# Optimizing Code

This notebook experiments with some simple dataset and demonstrate how to test the code efficiency using python's built-in module `time`.

In [4]:
import time
import os

In [9]:
# change the default directory to the current working directory
os.chdir('/Users/alejandrosanz/Downloads/projects_on_GitHub/data_wrangling/coding_experiments/time_your_code/data/')

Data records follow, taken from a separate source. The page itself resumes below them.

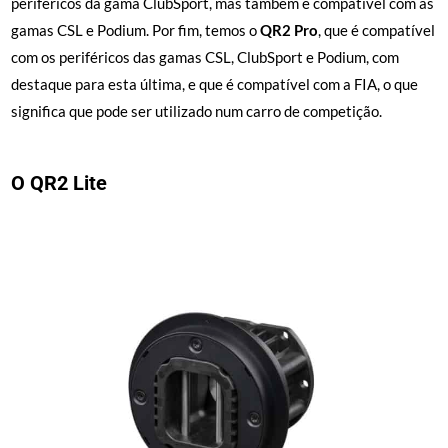
periféricos da gama ClubSport, mas também é compatível com as
gamas CSL e Podium. Por fim, temos o
QR2 Pro
, que é compatível
com os periféricos das gamas CSL, ClubSport e Podium, com
destaque para esta última, e que é compatível com a FIA, o que
significa que pode ser utilizado num carro de competição.
O QR2 Lite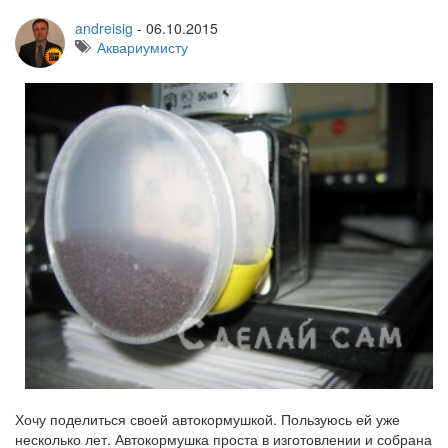
andreisig
-
06.10.2015
Аквариумисту
Хочу поделиться своей автокормушкой. Пользуюсь ей уже
несколько лет. Автокормушка проста в изготовлении и собрана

## Case 1: Find Common Books

There are two `txt` files. With the following codes to find the common book ids in `books_published_last_two_years.txt` and `all_coding_books.txt` to obtain a list of recent coding books.

In [12]:
with open('books_published_last_two_years.txt') as f:
    recent_books = f.read().split('\n')
    
with open('all_coding_books.txt') as f:
    coding_books = f.read().split('\n')

### Using loops

In [14]:
# record the time to start
start = time.time()

# initiate a list to record the recent coding book
recent_coding_books = []

for book in recent_books:
    if book in coding_books:
        recent_coding_books.append(book)

# record the time end of the loop
end = time.time()

# calculate the time difference
duration = end - start

# print out the results
print("Total recent books: {}.".format(len(recent_coding_books)))
print('Duration: {} seconds'.format(duration))

Total recent books: 96.
Duration: 12.488204002380371 seconds


### Using vectorized method provided by numpy

In [15]:
# record the time to start
start = time.time()

# using numpy's intersect1d method to calculate the common elements in two arrays.
recent_coding_books = np.intersect1d(recent_books, coding_books)

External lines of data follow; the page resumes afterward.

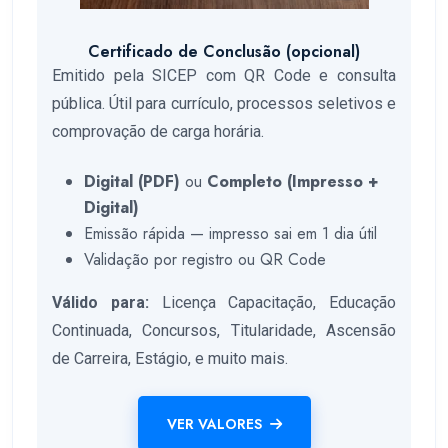
Certificado de Conclusão (opcional)
Emitido pela SICEP com QR Code e consulta
pública. Útil para currículo, processos seletivos e
comprovação de carga horária.
Digital (PDF)
ou
Completo (Impresso +
Digital)
Emissão rápida — impresso sai em 1 dia útil
Validação por registro ou QR Code
Válido para:
Licença Capacitação, Educação
Continuada, Concursos, Titularidade, Ascensão
de Carreira, Estágio, e muito mais.
VER VALORES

# record the time end of the loop
end = time.time()

# calculate the time difference
duration = end - start

# print out the results
print("Total recent books: {}.".format(len(recent_coding_books)))
print('Duration: {} seconds'.format(duration))

Total recent books: 96.
Duration: 0.042433977127075195 seconds


### Using python's built-in set 

In [17]:
# record the time to start
start = time.time()

# using the property's of SET data structure in built-in python.
recent_coding_books = set(recent_books).intersection(set(coding_books))
# recent_coding_books = set(recent_books) & set(coding_books)

# record the time end of the loop
end = time.time()

# calculate the time difference
duration = end - start

# print out the results
print("Total recent books: {}.".format(len(recent_coding_books)))
print('Duration: {} seconds'.format(duration))

Total recent books: 96.
Duration: 0.009217977523803711 seconds


**Conclusion**: From above, We can see for this scenario, the execution time for the SET method is the shortest.